Hello EM community,
I am hoping to get some pointers to in dealing with a scenario I have using the iterate web request action.
I have a dataset that has poor, if any, change tracking in the tables. I am pulling the records and performing transformations on them and then writing those to a project management software called Monday.com via a graphql api.
The size of the dataset is about 5000-6000 records. I am finding that on average it takes approximately 7 seconds for the API to process each request. If I let the process iterate through sequentially I am looking at essentially an entire business day to write these to the destination.
I have tried splitting out the table into smaller tables to attempt to get them to write in parallel. I would really love to get this down to about 2 hours altogether. However, what I am noticing is that if I breakout the table into smaller tables like this, Easymorph will not necessarily execute them in parallel in the manner I would think it would. I am attaching a screenshot below of what I see while it is processing.
Can anyone think of any ideas on how I might be able to make this more performant?
Independent tables derived from the same source tables are executed in parallel (see below):
In addition, you can split your dataset into two or three partitions, and then for each partition call a module pass a partition to that module using the “Input” action, and then inside the module divide it again into two or three derived tables with an “Iterate web request” in each. Using this technique you can achieve degrees of parallelism 4, 9, 16, and more.
Remember, however, that the number of actions executed in parallel depends on the number of CPU cores on your machine that runs EasyMorph. EasyMorph never spans more computational threads than CPU cores on the machine that runs the workflow.

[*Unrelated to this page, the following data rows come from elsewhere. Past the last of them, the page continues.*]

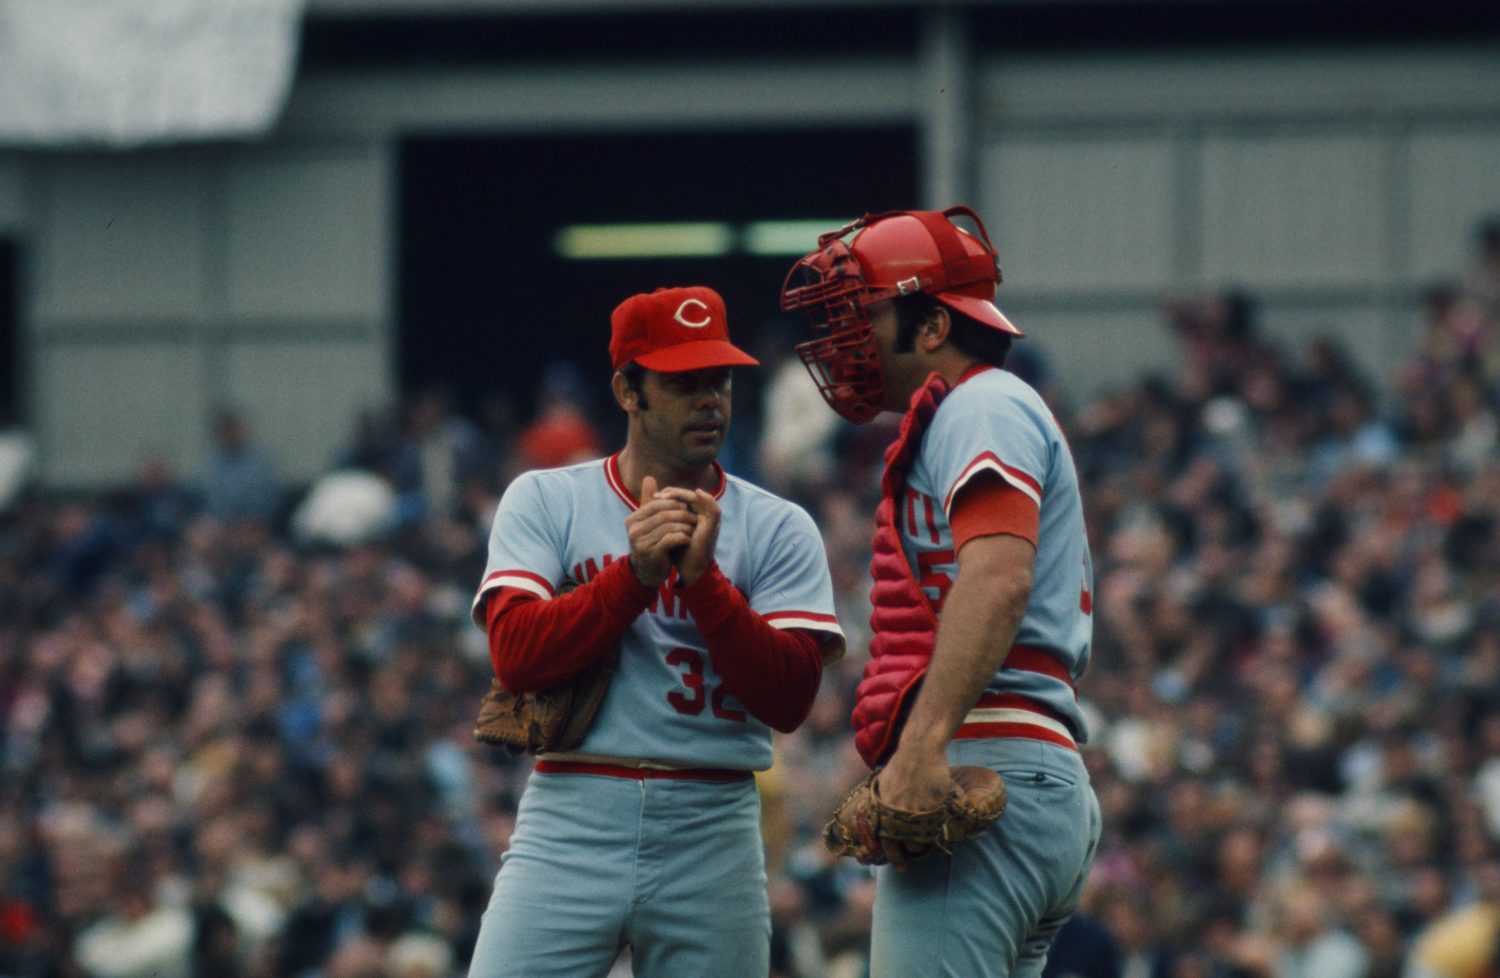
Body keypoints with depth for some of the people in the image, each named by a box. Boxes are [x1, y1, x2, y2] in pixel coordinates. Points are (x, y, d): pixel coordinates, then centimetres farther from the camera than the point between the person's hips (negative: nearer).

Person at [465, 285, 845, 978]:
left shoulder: (779, 530, 7)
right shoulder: (544, 501, 7)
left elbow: (790, 700, -4)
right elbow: (515, 654, -6)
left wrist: (702, 580, -14)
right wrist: (635, 573, -16)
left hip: (712, 836, 1)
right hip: (570, 822, -1)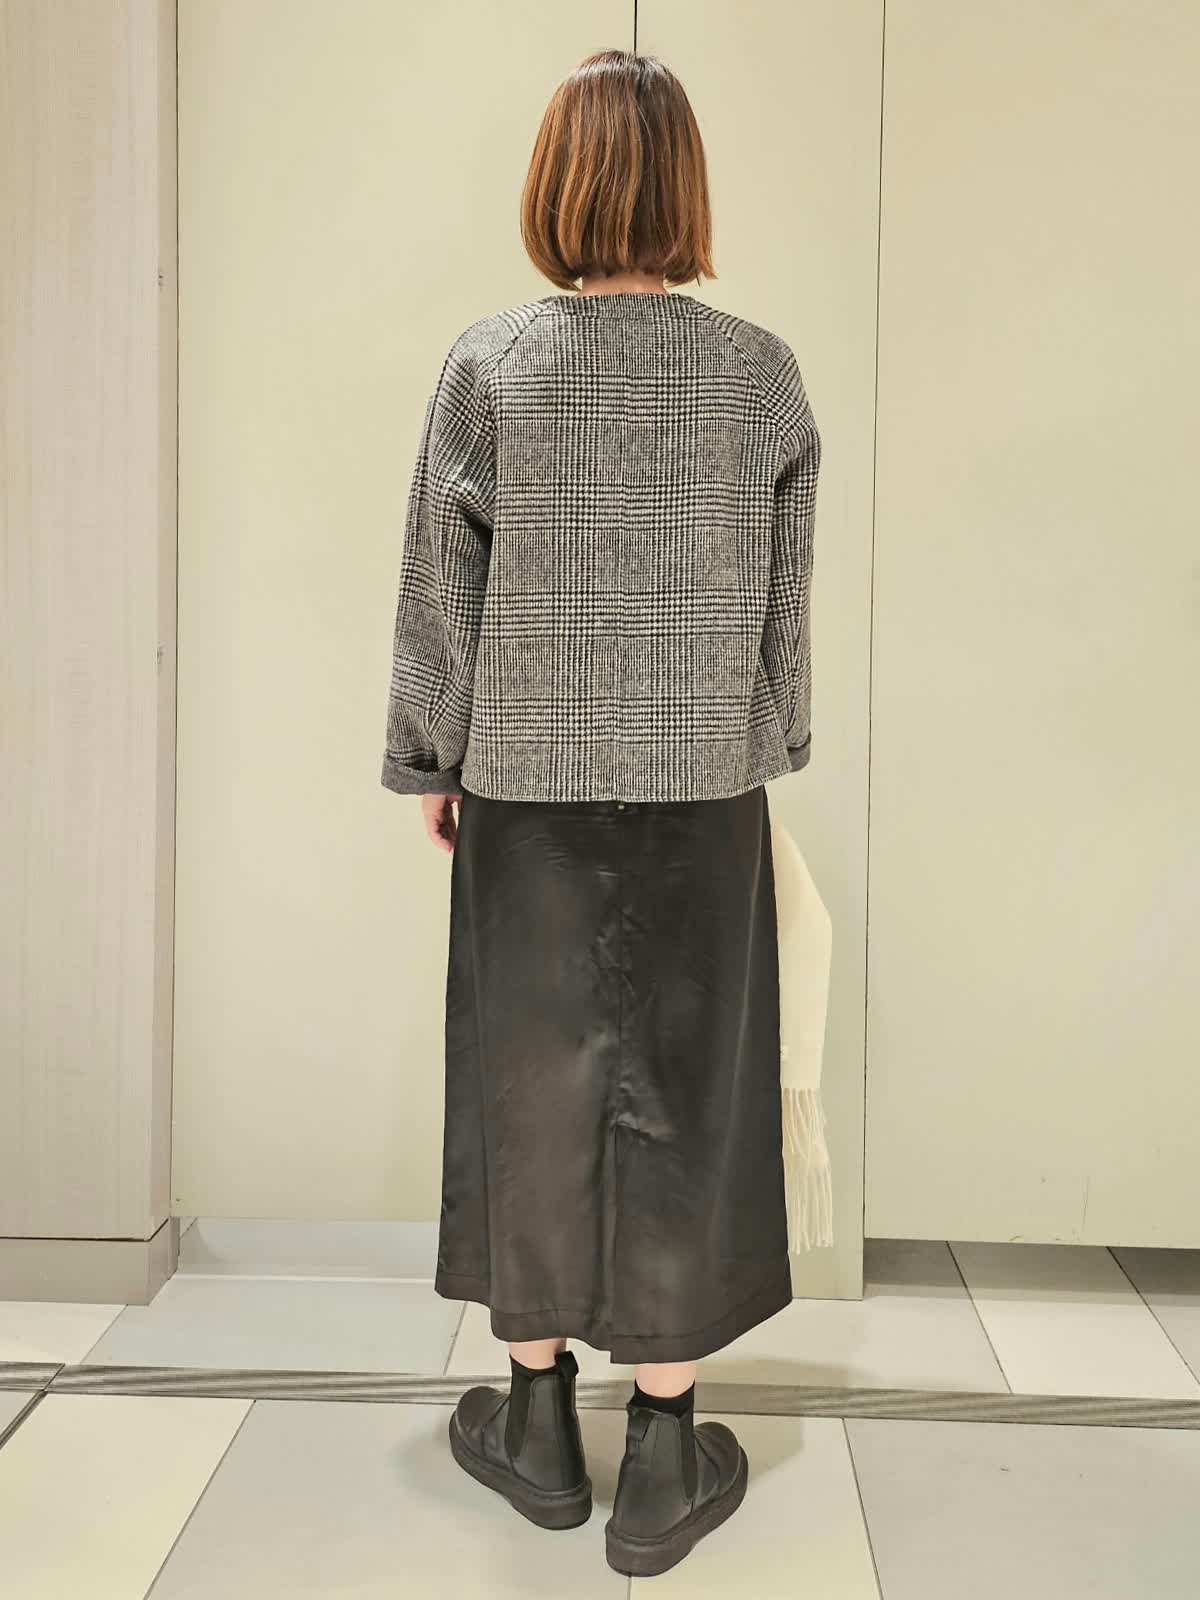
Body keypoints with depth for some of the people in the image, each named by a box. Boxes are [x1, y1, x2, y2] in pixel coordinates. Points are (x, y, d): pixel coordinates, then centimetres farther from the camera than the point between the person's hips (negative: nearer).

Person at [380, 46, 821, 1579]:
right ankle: (664, 1452, 19)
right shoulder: (761, 371, -1)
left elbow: (443, 586, 0)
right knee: (681, 1087, 8)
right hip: (702, 784, 1)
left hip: (528, 780, 0)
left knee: (532, 1073, 12)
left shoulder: (489, 360, -3)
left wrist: (433, 762, 10)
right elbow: (784, 595, 4)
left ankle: (537, 1416, 26)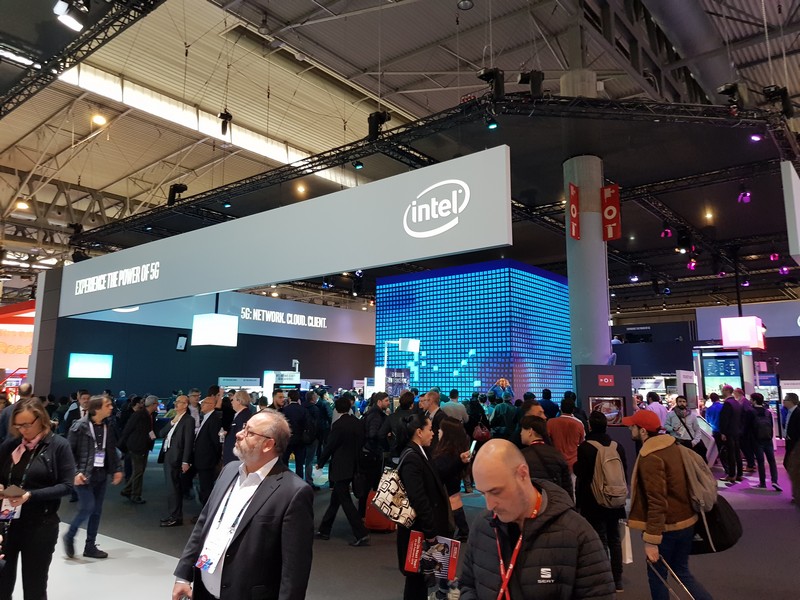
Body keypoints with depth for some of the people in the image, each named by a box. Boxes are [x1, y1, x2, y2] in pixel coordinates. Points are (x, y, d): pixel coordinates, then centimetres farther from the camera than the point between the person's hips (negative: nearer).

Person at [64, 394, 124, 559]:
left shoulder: (108, 427, 5)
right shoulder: (80, 426, -12)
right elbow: (69, 451, -10)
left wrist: (117, 469, 5)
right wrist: (75, 472, -17)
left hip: (101, 475, 6)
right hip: (85, 475, -6)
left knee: (97, 511, 9)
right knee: (87, 508, -10)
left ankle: (90, 546, 20)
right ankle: (69, 536, 17)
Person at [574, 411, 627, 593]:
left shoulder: (585, 447, -14)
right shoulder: (618, 447, 4)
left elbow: (581, 476, -13)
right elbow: (624, 473, 11)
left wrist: (579, 502, -5)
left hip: (593, 501, -6)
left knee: (600, 540, 0)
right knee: (615, 539, 15)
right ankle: (617, 580, 22)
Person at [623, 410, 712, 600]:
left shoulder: (650, 457, -23)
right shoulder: (673, 446, 5)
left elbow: (656, 502, -26)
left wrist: (651, 540, -23)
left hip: (666, 527, -9)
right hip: (686, 521, 9)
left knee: (657, 576, 10)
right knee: (681, 572, 21)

Therefore for higher parallelism, run workflows on a machine with more CPU cores. See also this reply: Question: What controls the limits of how many actions can be executed simultaneously? - #4 by Denys_Isaev
Thank you Dmitry. This is a very valuable response. My CPU only has 4 cores, so that appears to be the blocker for breaking out more parallel processes. Time to upgrade.
Starting from version 5.4.1, the “Iterate Web request” action can send multiple requests in parallel with the specified degree of parallelism.
The action also allows keeping the input dataset.